Work task
All lines in the entries below that hold "round" make up the answer.

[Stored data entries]
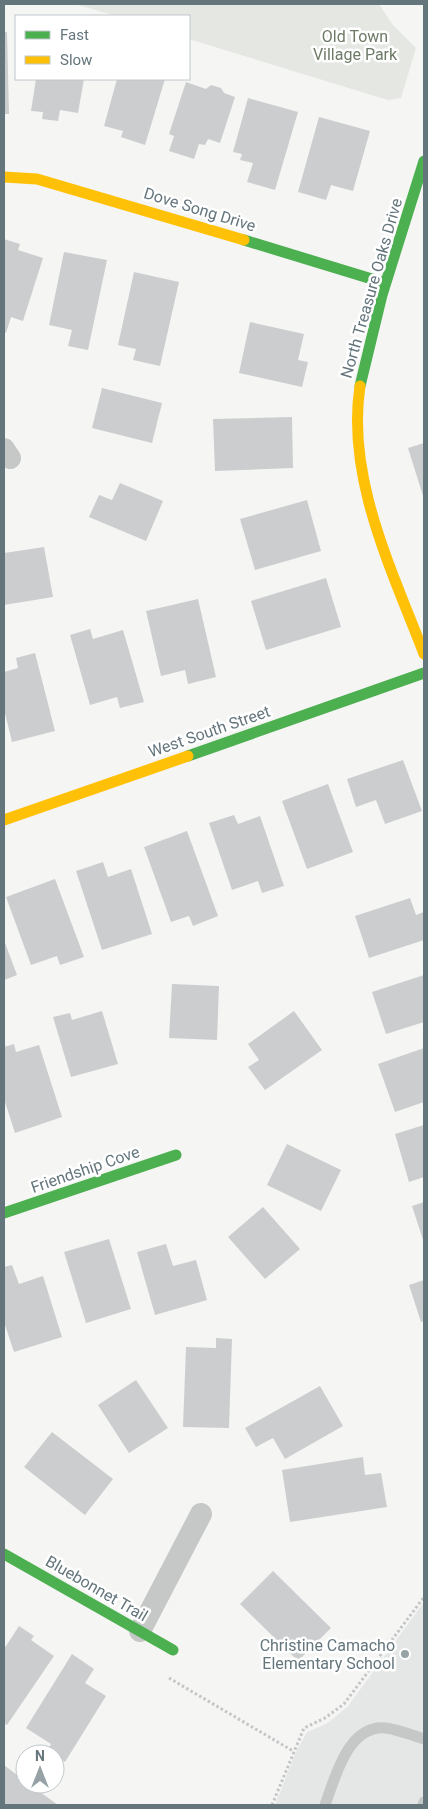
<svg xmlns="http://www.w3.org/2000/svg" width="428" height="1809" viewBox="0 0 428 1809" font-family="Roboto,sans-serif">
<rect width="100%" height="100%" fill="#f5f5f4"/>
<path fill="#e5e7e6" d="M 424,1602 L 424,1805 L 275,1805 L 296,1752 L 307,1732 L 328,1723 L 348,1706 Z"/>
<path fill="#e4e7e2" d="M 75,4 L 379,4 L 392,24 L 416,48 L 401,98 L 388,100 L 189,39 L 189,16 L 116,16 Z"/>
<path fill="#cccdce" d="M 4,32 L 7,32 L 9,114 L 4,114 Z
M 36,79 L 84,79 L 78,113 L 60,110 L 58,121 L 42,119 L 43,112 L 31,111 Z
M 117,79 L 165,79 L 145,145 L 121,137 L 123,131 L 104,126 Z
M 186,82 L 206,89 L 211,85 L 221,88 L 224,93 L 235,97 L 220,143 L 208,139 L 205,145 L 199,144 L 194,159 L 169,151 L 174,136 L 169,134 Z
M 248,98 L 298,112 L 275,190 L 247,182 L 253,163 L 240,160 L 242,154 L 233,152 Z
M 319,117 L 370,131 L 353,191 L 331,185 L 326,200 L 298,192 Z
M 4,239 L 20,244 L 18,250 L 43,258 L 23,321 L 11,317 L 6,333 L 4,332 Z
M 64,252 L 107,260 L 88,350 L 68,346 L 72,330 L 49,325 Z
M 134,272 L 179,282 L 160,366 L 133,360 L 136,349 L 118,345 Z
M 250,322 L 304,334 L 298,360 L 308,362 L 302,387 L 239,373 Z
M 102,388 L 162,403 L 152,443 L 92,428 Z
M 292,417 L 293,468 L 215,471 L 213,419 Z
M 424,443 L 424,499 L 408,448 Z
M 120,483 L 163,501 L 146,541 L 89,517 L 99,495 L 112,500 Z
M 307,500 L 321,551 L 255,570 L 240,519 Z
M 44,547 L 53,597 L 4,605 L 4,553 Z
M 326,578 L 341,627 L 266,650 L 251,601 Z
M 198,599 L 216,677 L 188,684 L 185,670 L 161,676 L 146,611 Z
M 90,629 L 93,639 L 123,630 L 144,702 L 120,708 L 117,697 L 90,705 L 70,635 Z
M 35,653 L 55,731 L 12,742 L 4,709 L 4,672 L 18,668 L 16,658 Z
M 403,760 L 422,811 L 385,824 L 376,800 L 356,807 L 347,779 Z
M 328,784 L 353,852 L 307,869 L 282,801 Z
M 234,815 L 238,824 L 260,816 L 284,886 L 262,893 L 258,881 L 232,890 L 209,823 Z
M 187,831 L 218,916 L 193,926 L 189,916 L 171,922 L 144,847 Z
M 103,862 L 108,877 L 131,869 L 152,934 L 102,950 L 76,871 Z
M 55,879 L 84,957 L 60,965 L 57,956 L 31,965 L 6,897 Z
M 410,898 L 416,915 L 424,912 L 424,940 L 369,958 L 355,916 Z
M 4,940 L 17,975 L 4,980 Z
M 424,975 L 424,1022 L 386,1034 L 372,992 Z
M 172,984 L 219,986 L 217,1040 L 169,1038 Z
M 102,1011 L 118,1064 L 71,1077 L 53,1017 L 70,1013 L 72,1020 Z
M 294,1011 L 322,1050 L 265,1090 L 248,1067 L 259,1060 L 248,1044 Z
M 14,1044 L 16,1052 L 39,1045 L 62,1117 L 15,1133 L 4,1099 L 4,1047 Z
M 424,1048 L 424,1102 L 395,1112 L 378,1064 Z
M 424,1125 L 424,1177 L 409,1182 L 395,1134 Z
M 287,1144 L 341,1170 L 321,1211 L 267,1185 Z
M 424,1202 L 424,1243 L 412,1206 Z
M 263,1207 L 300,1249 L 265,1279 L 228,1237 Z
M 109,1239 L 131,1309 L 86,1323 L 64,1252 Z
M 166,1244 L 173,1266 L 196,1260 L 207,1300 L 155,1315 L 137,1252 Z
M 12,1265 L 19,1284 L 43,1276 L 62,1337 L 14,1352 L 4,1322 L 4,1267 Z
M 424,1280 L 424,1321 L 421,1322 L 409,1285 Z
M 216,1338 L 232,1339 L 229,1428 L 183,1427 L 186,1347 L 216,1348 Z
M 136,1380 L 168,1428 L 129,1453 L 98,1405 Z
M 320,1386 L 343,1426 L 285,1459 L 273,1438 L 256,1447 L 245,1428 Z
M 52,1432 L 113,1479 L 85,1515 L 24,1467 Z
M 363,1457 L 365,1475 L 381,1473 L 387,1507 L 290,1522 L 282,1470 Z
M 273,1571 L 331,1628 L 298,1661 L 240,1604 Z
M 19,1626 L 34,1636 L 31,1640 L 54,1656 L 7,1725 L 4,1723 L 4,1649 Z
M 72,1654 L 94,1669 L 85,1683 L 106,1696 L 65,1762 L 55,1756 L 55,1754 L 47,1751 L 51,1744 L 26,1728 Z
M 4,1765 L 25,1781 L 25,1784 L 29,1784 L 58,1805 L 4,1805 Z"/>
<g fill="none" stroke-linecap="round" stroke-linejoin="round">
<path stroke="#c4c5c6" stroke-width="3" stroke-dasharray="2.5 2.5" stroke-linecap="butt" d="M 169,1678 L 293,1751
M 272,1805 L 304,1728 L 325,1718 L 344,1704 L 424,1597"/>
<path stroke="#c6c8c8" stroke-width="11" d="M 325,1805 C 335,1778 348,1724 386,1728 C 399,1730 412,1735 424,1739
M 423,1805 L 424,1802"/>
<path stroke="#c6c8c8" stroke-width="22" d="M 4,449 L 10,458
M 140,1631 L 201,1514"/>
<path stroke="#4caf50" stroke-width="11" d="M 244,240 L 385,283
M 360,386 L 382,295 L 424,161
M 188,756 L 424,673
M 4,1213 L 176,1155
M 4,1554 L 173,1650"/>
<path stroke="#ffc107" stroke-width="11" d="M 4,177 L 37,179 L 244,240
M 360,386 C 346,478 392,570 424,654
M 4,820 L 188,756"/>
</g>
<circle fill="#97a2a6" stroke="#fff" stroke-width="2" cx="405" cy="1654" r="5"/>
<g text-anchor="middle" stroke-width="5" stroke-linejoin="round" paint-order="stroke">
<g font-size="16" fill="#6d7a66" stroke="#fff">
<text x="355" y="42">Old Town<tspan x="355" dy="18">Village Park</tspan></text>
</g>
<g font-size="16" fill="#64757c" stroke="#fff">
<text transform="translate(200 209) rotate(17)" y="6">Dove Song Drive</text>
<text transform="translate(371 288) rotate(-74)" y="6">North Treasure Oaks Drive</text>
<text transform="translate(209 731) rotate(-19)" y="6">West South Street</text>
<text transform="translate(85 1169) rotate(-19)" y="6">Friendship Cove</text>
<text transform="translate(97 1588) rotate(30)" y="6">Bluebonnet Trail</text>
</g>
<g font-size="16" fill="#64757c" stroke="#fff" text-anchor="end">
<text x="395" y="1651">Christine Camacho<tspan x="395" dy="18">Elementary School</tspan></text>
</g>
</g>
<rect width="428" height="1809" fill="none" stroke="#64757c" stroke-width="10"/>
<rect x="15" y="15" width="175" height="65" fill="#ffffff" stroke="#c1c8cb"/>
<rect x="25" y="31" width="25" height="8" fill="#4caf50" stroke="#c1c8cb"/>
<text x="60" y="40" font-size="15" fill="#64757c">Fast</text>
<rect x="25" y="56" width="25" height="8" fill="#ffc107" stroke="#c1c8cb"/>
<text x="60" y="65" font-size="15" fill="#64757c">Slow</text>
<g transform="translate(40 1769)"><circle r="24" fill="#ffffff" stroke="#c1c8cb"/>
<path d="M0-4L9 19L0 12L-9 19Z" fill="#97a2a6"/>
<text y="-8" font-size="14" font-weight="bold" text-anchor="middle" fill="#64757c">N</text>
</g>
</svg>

Task answer
<g fill="none" stroke-linecap="round" stroke-linejoin="round">
<g text-anchor="middle" stroke-width="5" stroke-linejoin="round" paint-order="stroke">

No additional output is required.